#### INSTRUCTIONS FOR THE TASK:
Rewrite the part of the listing that opens with the line containing "left elbow: (1214, 373, -26)" and closes with the line containing "left knee: (217, 569, 0)", keeping every line in between and leaving the pictures out. Multiply each keypoint value (the x and y pixel coordinates and the depth) by 1.05 and round it to a whole number, rounding halves up.

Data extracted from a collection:
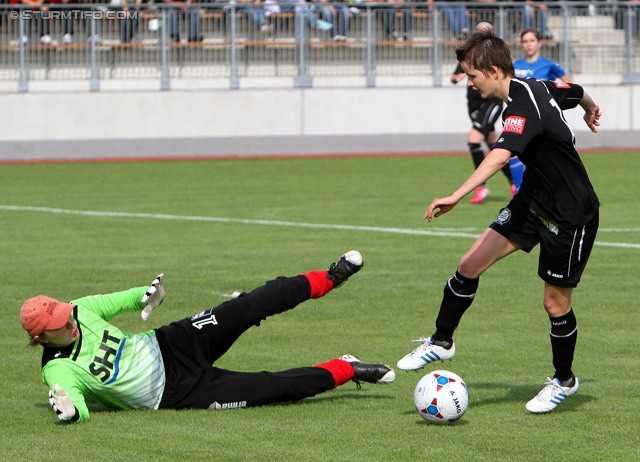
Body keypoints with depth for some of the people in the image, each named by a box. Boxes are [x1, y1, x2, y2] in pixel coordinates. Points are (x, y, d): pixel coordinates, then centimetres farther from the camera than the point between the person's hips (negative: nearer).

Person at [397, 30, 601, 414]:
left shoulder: (523, 108, -29)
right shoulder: (537, 87, -2)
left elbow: (499, 156, -47)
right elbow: (577, 92, 19)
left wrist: (457, 196, -58)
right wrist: (591, 110, 44)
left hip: (571, 215, -9)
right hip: (533, 201, 9)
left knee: (556, 301, 2)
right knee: (471, 263, -1)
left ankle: (564, 381, 24)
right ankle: (441, 342, 12)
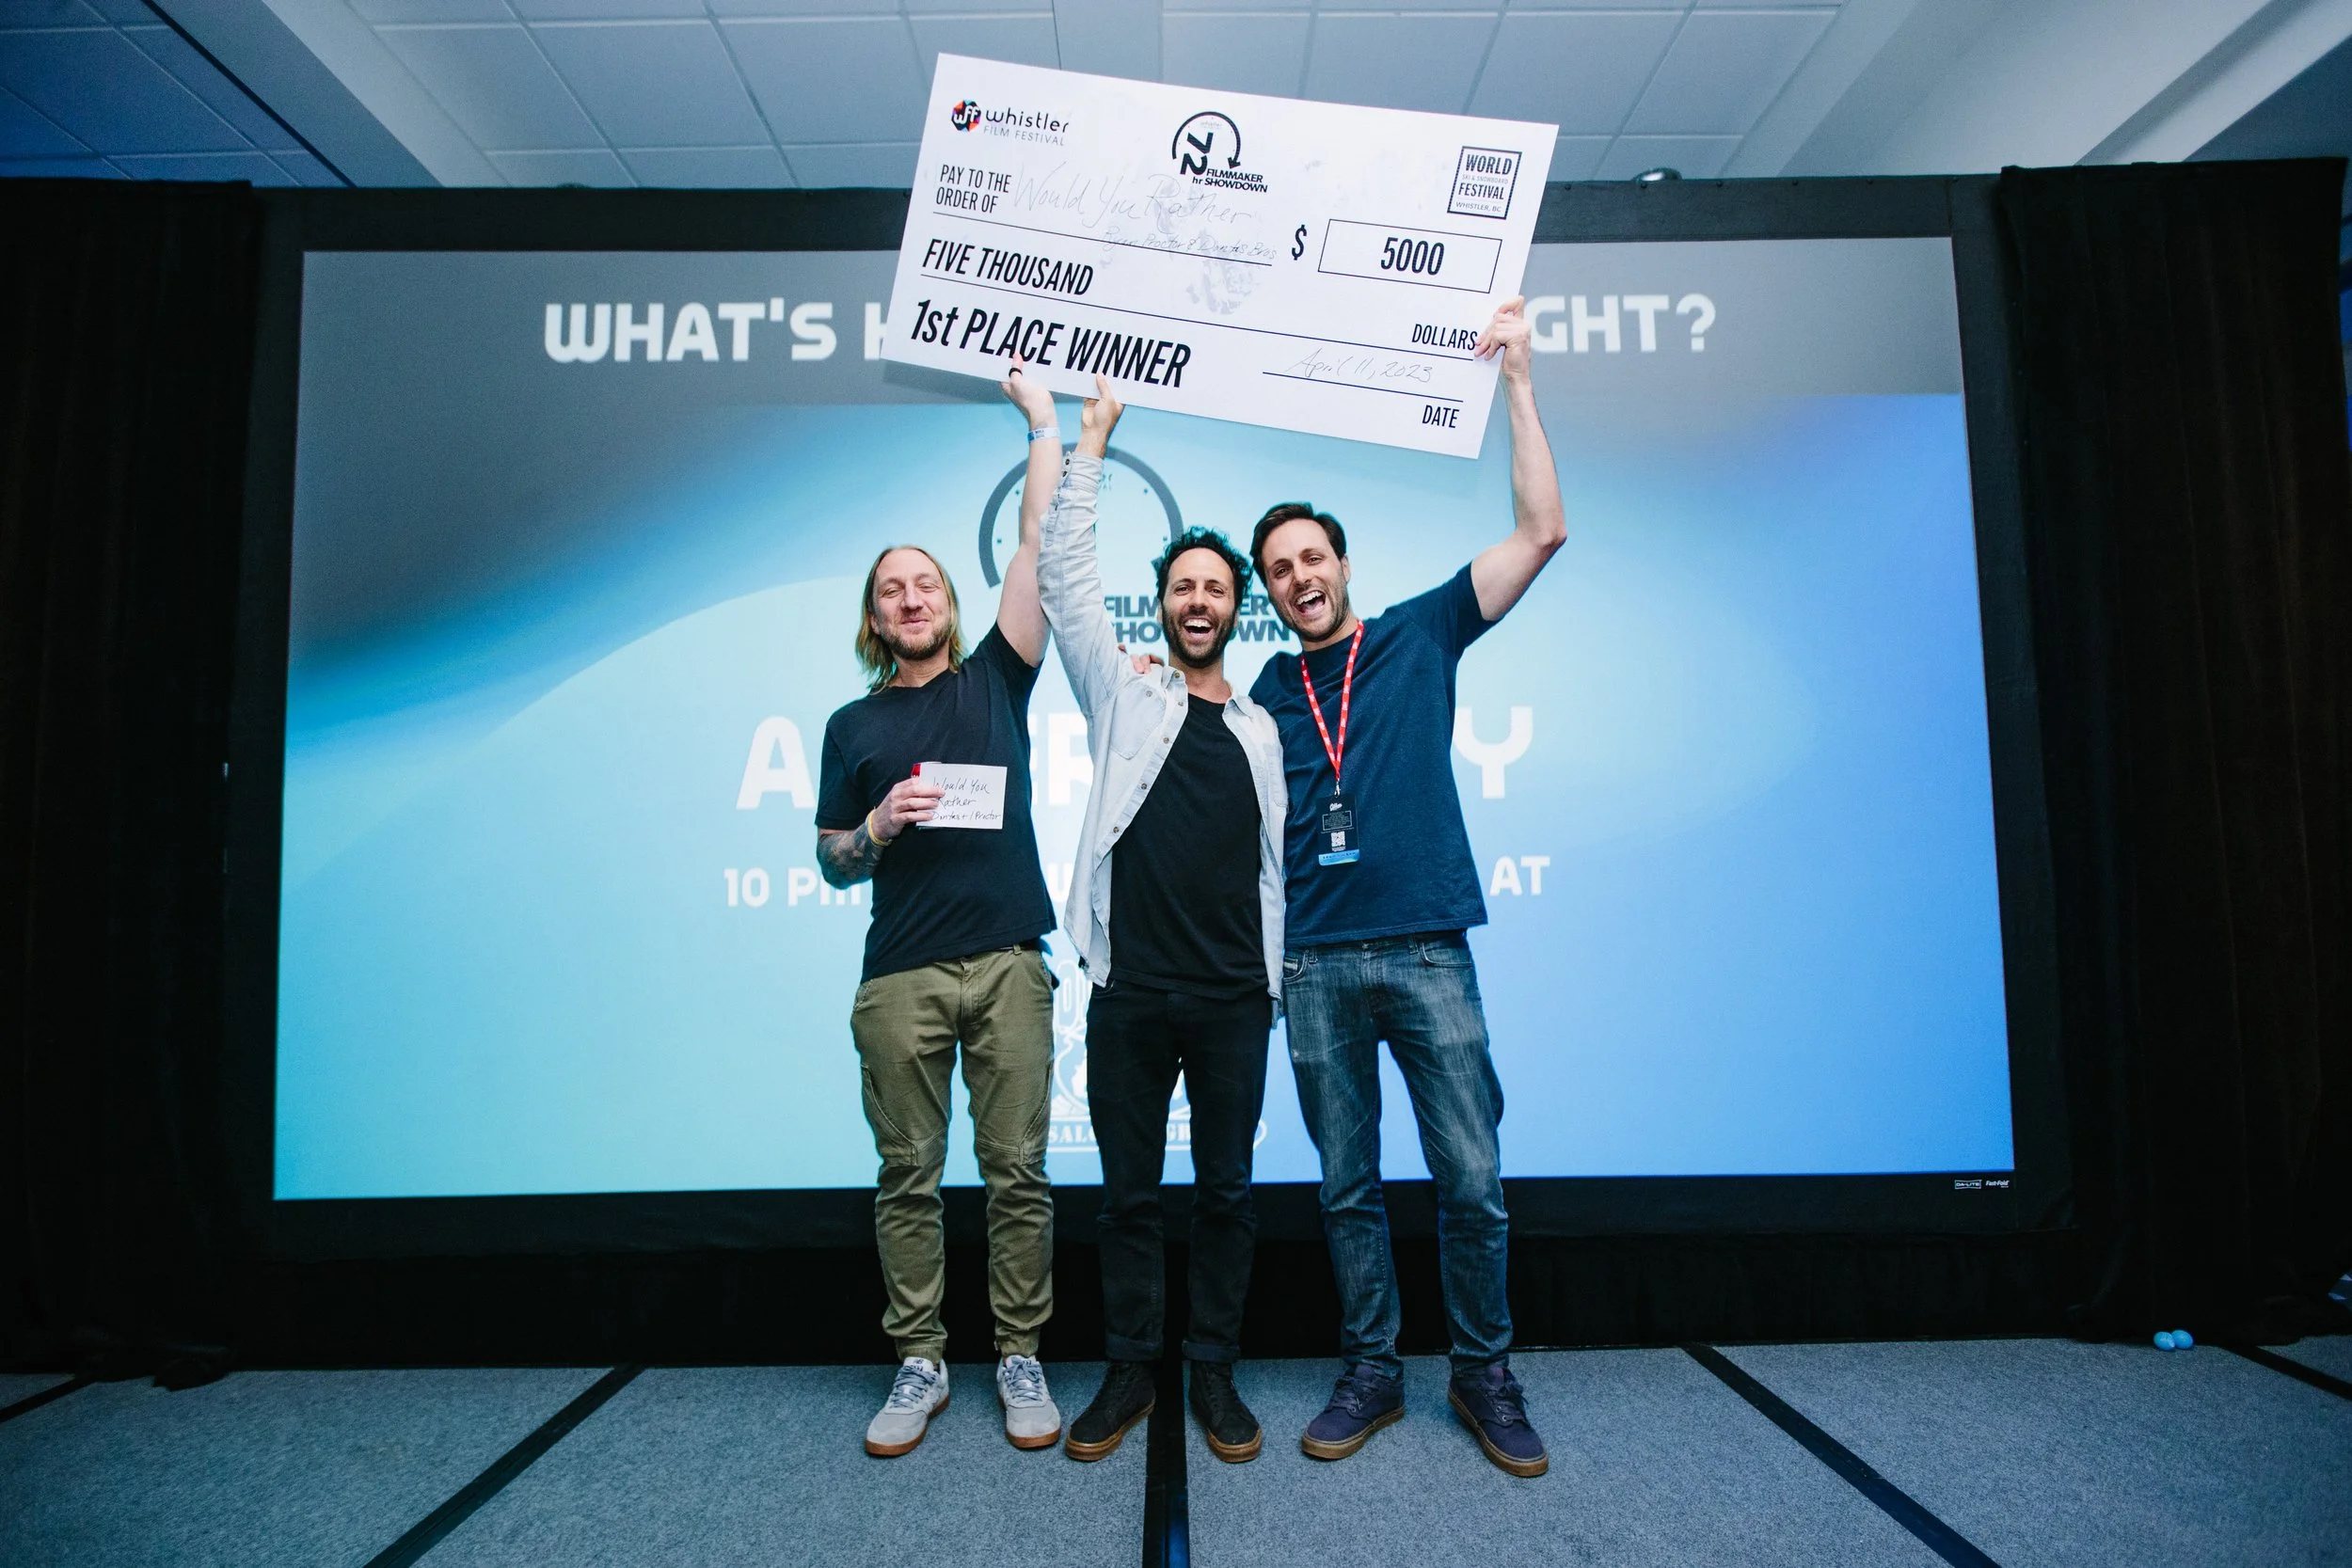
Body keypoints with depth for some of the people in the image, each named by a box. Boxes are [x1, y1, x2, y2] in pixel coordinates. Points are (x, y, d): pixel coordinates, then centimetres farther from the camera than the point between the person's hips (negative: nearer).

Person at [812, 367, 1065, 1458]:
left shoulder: (994, 679, 12)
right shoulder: (854, 725, 14)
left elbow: (1039, 543, 6)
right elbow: (832, 863, 13)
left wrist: (1043, 421, 7)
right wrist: (880, 822, -7)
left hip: (1008, 961, -1)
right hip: (901, 976, 1)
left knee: (1017, 1170, 3)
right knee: (907, 1174, 7)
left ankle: (1019, 1359, 16)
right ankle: (918, 1363, 21)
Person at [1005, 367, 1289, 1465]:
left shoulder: (1261, 730, 12)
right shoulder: (1123, 696, 7)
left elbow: (1273, 865, 14)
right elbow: (1064, 575, 1)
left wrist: (1273, 978, 9)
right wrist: (1088, 445, 1)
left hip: (1232, 1001, 2)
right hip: (1130, 993, -1)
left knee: (1226, 1192, 10)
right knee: (1129, 1192, 9)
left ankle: (1214, 1373, 26)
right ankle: (1130, 1370, 26)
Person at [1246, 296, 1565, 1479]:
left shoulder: (1419, 637, 7)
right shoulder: (1261, 697, 13)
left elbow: (1541, 531, 1)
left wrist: (1515, 381, 0)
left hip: (1426, 951, -2)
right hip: (1315, 964, 2)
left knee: (1471, 1179, 2)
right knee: (1349, 1187, 10)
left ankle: (1484, 1375, 22)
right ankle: (1371, 1374, 26)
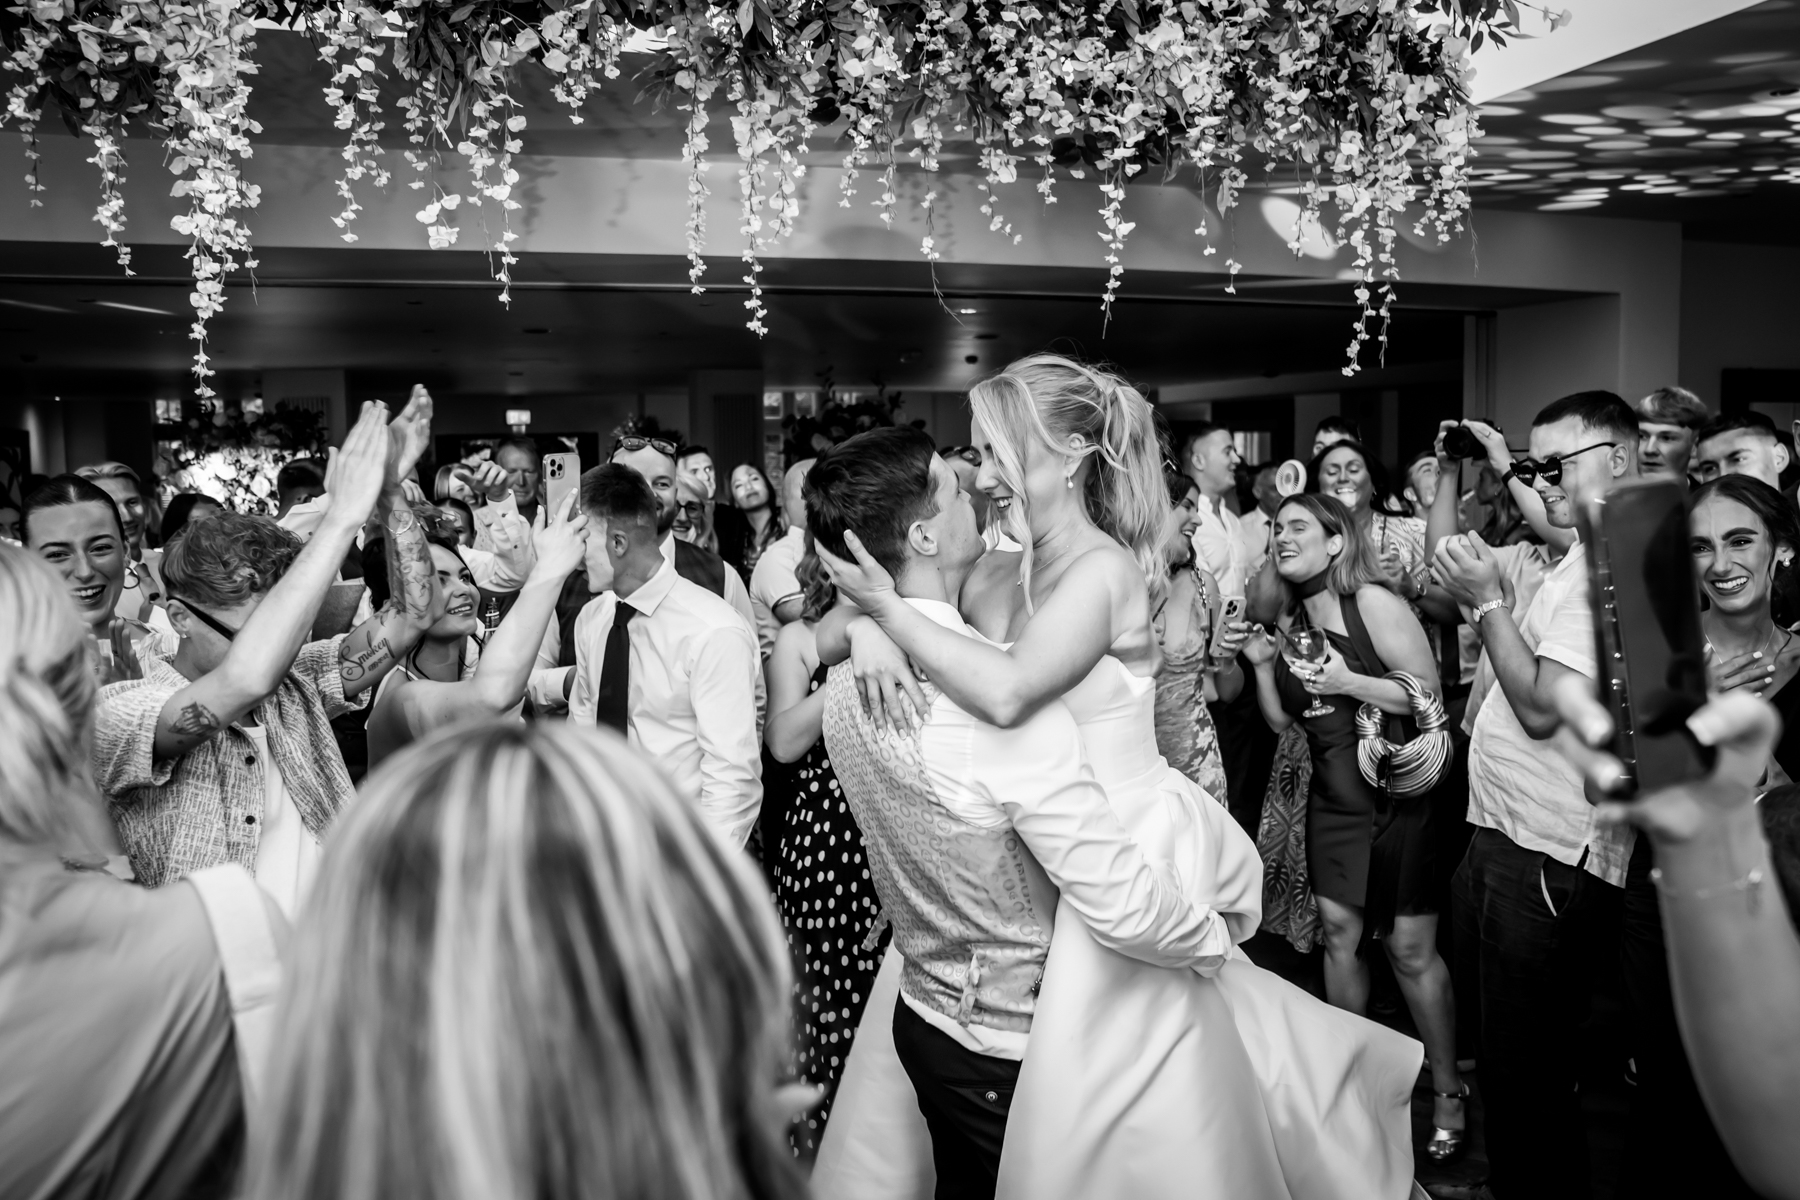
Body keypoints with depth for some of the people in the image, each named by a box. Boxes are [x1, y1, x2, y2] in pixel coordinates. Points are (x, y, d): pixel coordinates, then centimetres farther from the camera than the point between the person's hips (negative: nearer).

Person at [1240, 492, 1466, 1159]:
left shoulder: (1374, 604, -14)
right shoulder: (1289, 621, 7)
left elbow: (1430, 692, -16)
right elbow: (1281, 721, 11)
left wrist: (1349, 682, -25)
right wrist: (1262, 664, -4)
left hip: (1396, 794, -6)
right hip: (1332, 797, 6)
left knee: (1410, 948, 1)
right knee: (1338, 932, 10)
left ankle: (1448, 1092, 21)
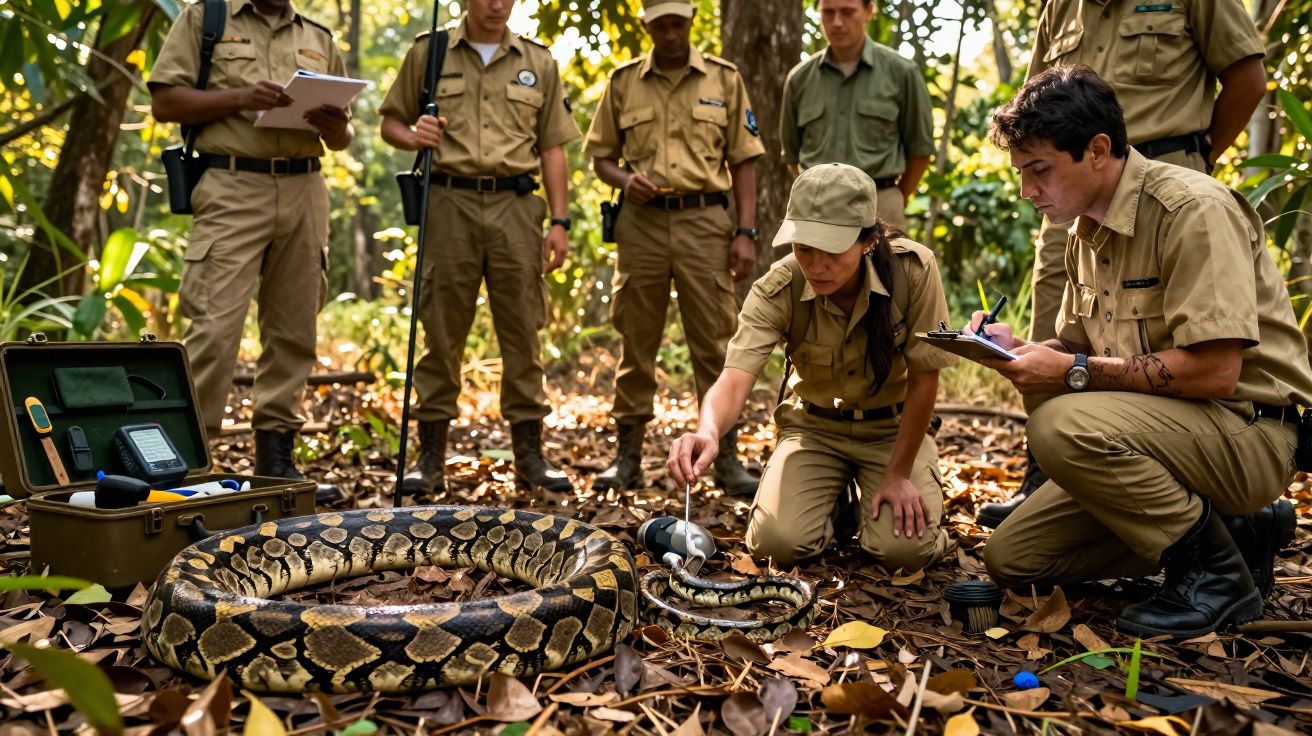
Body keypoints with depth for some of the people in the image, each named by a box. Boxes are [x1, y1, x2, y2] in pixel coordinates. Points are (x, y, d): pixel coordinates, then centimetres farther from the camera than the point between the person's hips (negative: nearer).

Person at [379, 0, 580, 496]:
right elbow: (391, 122, 13)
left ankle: (530, 455, 12)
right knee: (441, 331, 2)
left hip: (516, 205, 1)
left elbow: (552, 149, 11)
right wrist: (412, 136, -12)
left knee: (523, 330, 2)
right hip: (449, 202, -1)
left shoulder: (538, 62, 13)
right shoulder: (428, 52, 9)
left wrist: (559, 221, 2)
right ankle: (431, 456, 11)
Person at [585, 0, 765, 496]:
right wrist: (625, 180, -10)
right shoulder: (623, 82, 10)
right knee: (637, 343, 6)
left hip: (705, 221, -1)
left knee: (715, 342, -1)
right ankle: (628, 456, 16)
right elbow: (601, 156, 13)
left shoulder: (724, 79, 8)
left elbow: (743, 161, 6)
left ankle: (726, 459, 7)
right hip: (642, 223, 1)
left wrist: (746, 232, -3)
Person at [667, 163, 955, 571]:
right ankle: (835, 501, 16)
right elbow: (736, 378, -35)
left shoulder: (913, 269, -26)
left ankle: (870, 500, 16)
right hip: (816, 424, 1)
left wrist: (900, 475, -15)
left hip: (893, 426, 0)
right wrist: (708, 432, -58)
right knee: (778, 541, -19)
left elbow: (924, 379, -17)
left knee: (906, 548, -21)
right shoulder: (776, 290, -23)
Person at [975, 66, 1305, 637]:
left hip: (1245, 429, -9)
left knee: (1062, 426, -34)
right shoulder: (1086, 234, 9)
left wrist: (1077, 372, -22)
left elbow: (1214, 373, -26)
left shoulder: (1193, 210, -18)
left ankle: (1214, 569, -11)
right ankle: (1235, 530, 10)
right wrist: (1014, 347, -5)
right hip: (1159, 430, 9)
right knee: (1011, 557, 2)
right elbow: (1076, 348, 16)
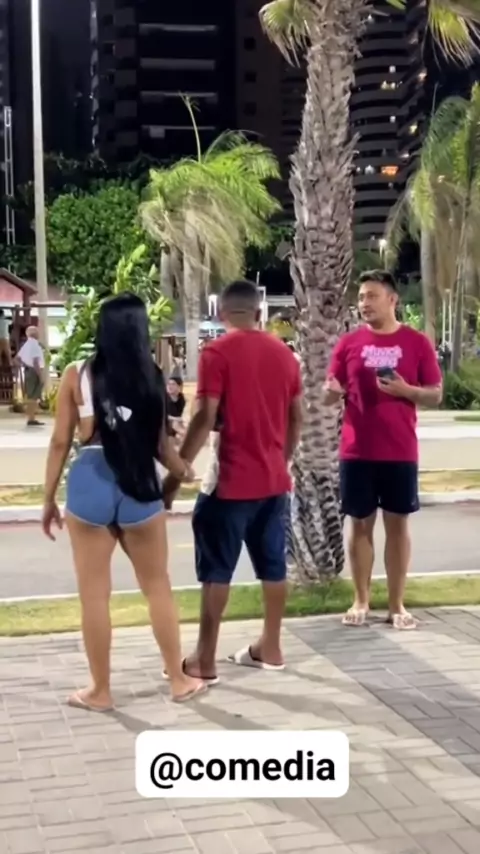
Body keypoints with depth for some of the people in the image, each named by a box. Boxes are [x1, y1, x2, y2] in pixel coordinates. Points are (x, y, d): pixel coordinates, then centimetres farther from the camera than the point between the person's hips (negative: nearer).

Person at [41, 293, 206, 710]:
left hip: (90, 484, -1)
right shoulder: (151, 376, 0)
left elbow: (61, 442, 0)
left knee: (94, 593, 9)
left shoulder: (78, 375, 0)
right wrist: (186, 471, 22)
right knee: (157, 586, 16)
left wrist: (49, 498, 10)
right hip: (139, 486, 1)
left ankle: (100, 691, 20)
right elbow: (160, 445, 2)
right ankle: (180, 680, 25)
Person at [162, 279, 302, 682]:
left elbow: (205, 418, -16)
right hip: (275, 479, 6)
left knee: (217, 569, 0)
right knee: (273, 564, 13)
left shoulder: (217, 352, -10)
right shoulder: (284, 353, 8)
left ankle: (205, 660, 5)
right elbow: (296, 418, 11)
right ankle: (270, 648, 23)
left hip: (231, 479, -6)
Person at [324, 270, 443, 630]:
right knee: (361, 523, 7)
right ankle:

#### SOLUTION TO THE PROBLEM:
left elbow: (1275, 392, -27)
left shoulder: (1253, 221, -19)
left ankle: (1275, 597, -12)
right ankle: (1297, 557, 11)
right wrist: (1065, 364, -5)
right hip: (1217, 452, 9)
right knee: (1062, 585, 2)
right elbow: (1130, 365, 17)
Body keypoints with depth for some of the people in the image, each named by a box. Boxes are [x1, y1, x2, y2] in pixel coordinates. Points are (x, y, d): pixel coordinates, then centimetres farther from the camera than the point between the person's hips (negative: nearer).

Person at [41, 293, 206, 710]:
left hip: (95, 508, -1)
right shoulder: (159, 395, 0)
left elbow: (64, 464, 0)
left knee: (99, 623, 9)
left shoulder: (82, 394, 0)
right wrist: (195, 495, 23)
right knee: (165, 615, 17)
left wrist: (51, 523, 11)
right hip: (146, 510, 1)
left ankle: (105, 726, 21)
right elbow: (168, 467, 2)
right ankle: (189, 714, 26)
Person at [162, 279, 302, 682]:
left elbow: (215, 439, -17)
right hip: (289, 503, 6)
left knee: (228, 597, 0)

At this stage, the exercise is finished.